Romean
Member
- Registriert
- 15 August 2002
- Beiträge
- 406
- Punkte Reaktionen
- 0
Bashiok hat heute im offiziellen Forum ein neues Skillsystem angeschnitten, welches sich momentan im Test-Zustand befindet. Ich zitiere einfach mal:
Quelle
Rom
Bashiok schrieb:As you mentioned and I had said in that rather lengthy post (http://forums.battle.net/thread.html?topicId=16137707438&postId=161356375740&sid=3000#48), we're under heavy iteration. The version shown off with BlizzCast was a prototype in many ways, and a jumping off point in others.
We're working with a modified skill tree system now of what we showed, under heavy testing and scrutiny. It's of course not final, the ideas it proposes are something we're happy with in their direction but they could very well change. In fact I would bet on them continuing to evolve.

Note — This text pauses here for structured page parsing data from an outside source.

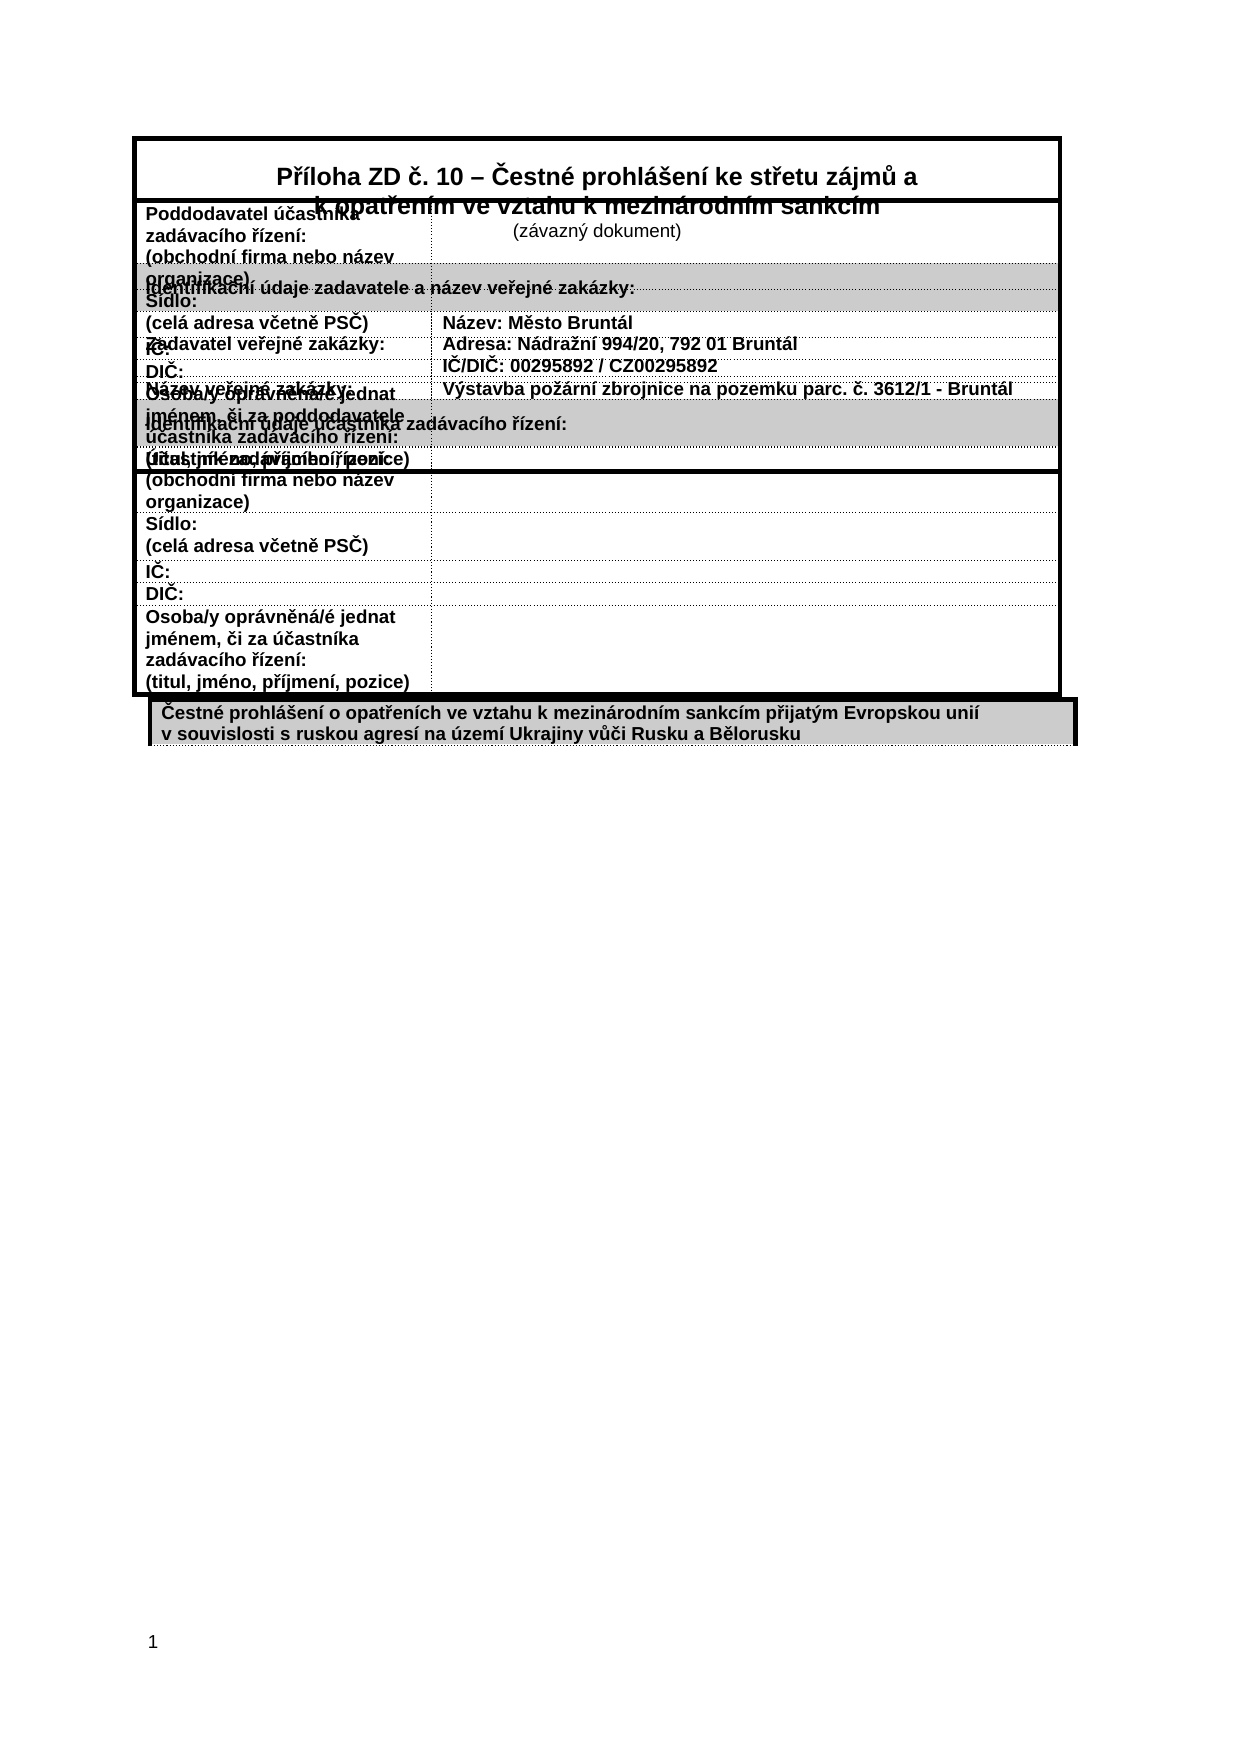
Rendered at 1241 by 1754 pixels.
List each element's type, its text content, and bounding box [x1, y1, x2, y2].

table_header [431, 203, 1058, 289]
table_header Čestné prohlášení o opatřeních ve vztahu k mezinárodním sankcím přijatým Evropskou unií v souvislosti s ruskou agresí na území Ukrajiny vůči Rusku a Bělorusku [152, 702, 1073, 744]
table_cell Osoba/y oprávněná/é jednat jménem, či za poddodavatele účastníka zadávacího řízení: (titul, jméno, příjmení, pozice) [137, 382, 431, 469]
table_cell DIČ: [137, 582, 431, 605]
table_cell [431, 382, 1058, 469]
table_cell [431, 560, 1058, 582]
table_cell Sídlo: (celá adresa včetně PSČ) [137, 512, 431, 559]
table_cell [431, 337, 1058, 359]
table_cell Sídlo: (celá adresa včetně PSČ) [137, 289, 431, 337]
table_header Příloha ZD č. 10 – Čestné prohlášení ke střetu zájmů a k opatřením ve vztahu k mezinárodním sankcím (závazný dokument) [137, 141, 1058, 198]
table_cell DIČ: [137, 359, 431, 382]
table_cell [431, 359, 1058, 382]
table_cell Účastník zadávacího řízení: (obchodní firma nebo název organizace) [137, 474, 431, 512]
table_cell IČ: [137, 560, 431, 582]
table_header Poddodavatel účastníka zadávacího řízení: (obchodní firma nebo název organizace) [137, 203, 431, 289]
table_cell Osoba/y oprávněná/é jednat jménem, či za účastníka zadávacího řízení: (titul, jméno, příjmení, pozice) [137, 605, 431, 692]
table_cell [431, 582, 1058, 605]
table_cell [431, 605, 1058, 692]
table_cell IČ: [137, 337, 431, 359]
table_cell [431, 474, 1058, 512]
table_cell [431, 289, 1058, 337]
table_cell [431, 512, 1058, 559]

So, the system we have now... you'll have to just picture it without any visual representation, sorry. They're not radically different visually except that the trees are all viewable at the same time. Taking the barbarian trees for instance (berserker, battlemaster, juggernaut) they're not tabbed now, but instead all viewable at the same time. Side by side.
This is important due to how they are now a unified tier progression. Instead of spending 5 points in the berserker tree to then begin spending points in the second tier of the berserker tree, the new design allows you to spend wherever you like. As long as your points in the first tier of skills adds up to five, the next tier for all trees is unlocked.
So, I could spend 2 points in Heightened Senses which is a berserker skill, and 3 points in Bash which is a Juggernaut skill, thus adding up to 5 points and granting me access to the second tier of skills for all of the trees. With this amount of freedom you can see how easy it is then to diversify yourself and your build. You're no longer gaining abilities through investment, but instead more through choice and personal preference.
It certainly diversifies the types and amounts of builds available to players, that's obvious. This style of a unified tier approach also helps in a few other areas though. Since all of the trees are open we can clean up the trees a lot more, removing redundant abilities. We don't have to throw in skills that are important, such as damage mitigation, all over the place. You will always have access to those skills no matter where you're spending, so they can instead be focused into a few key skills. Another way it helps is by allowing players access to the skills they want, and the skills we want them to have. Every barbarian is probably going to want whirlwind. And why not? What this tree style allows for, and one reason we're pretty keen on it, is that we aren't saying "You're a 'berserker' barbarian, you can't have whirlwind". Instead, you're a barbarian!, pick the key skills that define you and your character as you want them to be.
One important addition to this is the skill caps themselves. Currently we're envisioning the majority of skills to be capped at 5 points, to begin with. As a form of progression we're planning for players to be able to increase the point caps of skills. More than likely to a maximum of 15. It's a system that's still under heavy design, but the fact of choosing and increasing key skills beyond their initial cap is important to this new unified tier system.
So, once again these are things that are still under heavy design and iteration. They're changes we're testing, and while we like how they play there are certainly issues or flaws that could cause an entire switch to something else.
Bnet-User schrieb:if you make it that way then what's the point in skill trees at all, you could've just made one tree with more tiers...
Bashiok schrieb:Essentially it is a single tree. The separation does a couple things though. It groups similarly themed abilities, and it provides a nice separation. You can also quickly describe your build to someone else. "Oh I'm a jugger barb with 10/10 WW"
Bnet-User schrieb:and this only encourages cookie cutter builds, cause players will eventually find out what the best skills are (mathematical approach), and exploit it, since they can freely choose the best skills
i just don't see this working, and frankly don't like it at all...
Bashiok schrieb:There will always be cookie cutter builds. There will always be the builds that when coupled with specific items put out the most damage, and players will find them. That's just a fact. The best we can do is balance to a point where there are as many viable builds as possible. That there isn't a single end-all-be-all. Or, that there isn't a build that is required to play the game. That all comes down to balance more than anything.
Regardless, this setup doesn't make the possibility of cookie cutters existence more or less possible. What it does is potentially makes them more varied though. There's a much larger possibility for variety here.
Also you're going to want to still focus on a relatively small amount of abilities as you're not going to be able to raise, or more importantly spend enough points, to raise all skills to a potential 15 point cap. (remember when I said that was an important part?)
So if you want to be the barbarian that spreads his points all over the place and is sort of jack of all trades, that's fine. And it should still work. I'll have my focus-fire barb where I've raised the caps on two or three specific skills, and built my entire set of gear, runes, etc. to feed those skills. Someone else may have done something similar but in different trees. Someone else may go the jack of all trades route for variety and survivability. Someone else may want to try a build that doesn't leave the berserker tree. etc. etc.